'''

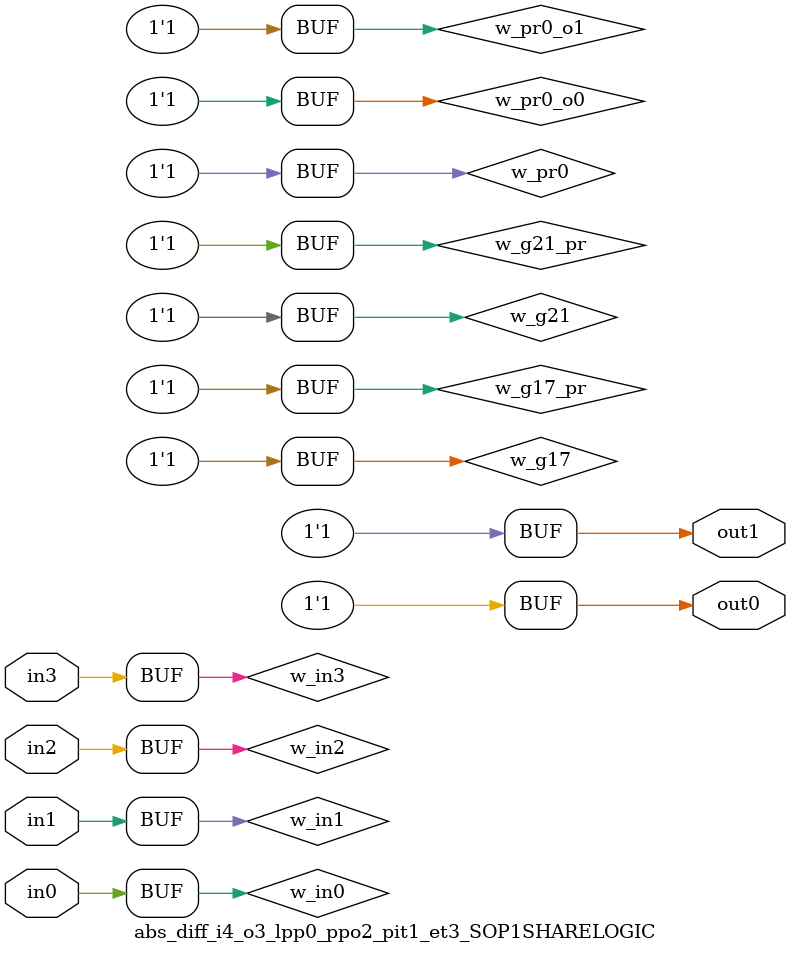
<source format=v>
module abs_diff_i4_o3_lpp0_ppo2_pit1_et3_SOP1SHARELOGIC (in0, in1, in2, in3, out0, out1);
// declaring inputs
input in0,  in1,  in2,  in3;
// declaring outputs
output out0,  out1;
// JSON model input
wire w_in3, w_in2, w_in1, w_in0;
// JSON model output
wire w_g17, w_g21;
//json model
wire w_g17_pr, w_g21_pr, w_pr0_o0, w_pr0_o1, w_pr0;
// JSON model input assign
assign w_in3 = in3;
assign w_in2 = in2;
assign w_in1 = in1;
assign w_in0 = in0;

//json model assigns (approximated Shared/XPAT part)
//assign literals to products
assign w_pr0 = 1;
//if a product has literals and if the product is being "activated" for that output
assign w_pr0_o0 = w_pr0 & 1;
assign w_pr0_o1 = w_pr0 & 1;
//compose an output with corresponding products (OR)
assign w_g17 = w_pr0_o0;
assign w_g21 = w_pr0_o1;
//if an output has products and if it is part of the JSON model
assign w_g17_pr = w_g17 & 1;
assign w_g21_pr = w_g21 & 1;
// output assigns
assign out0 = w_g17_pr;
assign out1 = w_g21_pr;
endmodule
</source>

'''

In the entries above, restate word for word the lines between the one holding "assign w_in1 = in1;" and the one holding "assign w_pr0_o0 = w_pr0 & 1;", inclusive, and nothing besides.

Answer:
assign w_in1 = in1;
assign w_in0 = in0;

//json model assigns (approximated Shared/XPAT part)
//assign literals to products
assign w_pr0 = 1;
//if a product has literals and if the product is being "activated" for that output
assign w_pr0_o0 = w_pr0 & 1;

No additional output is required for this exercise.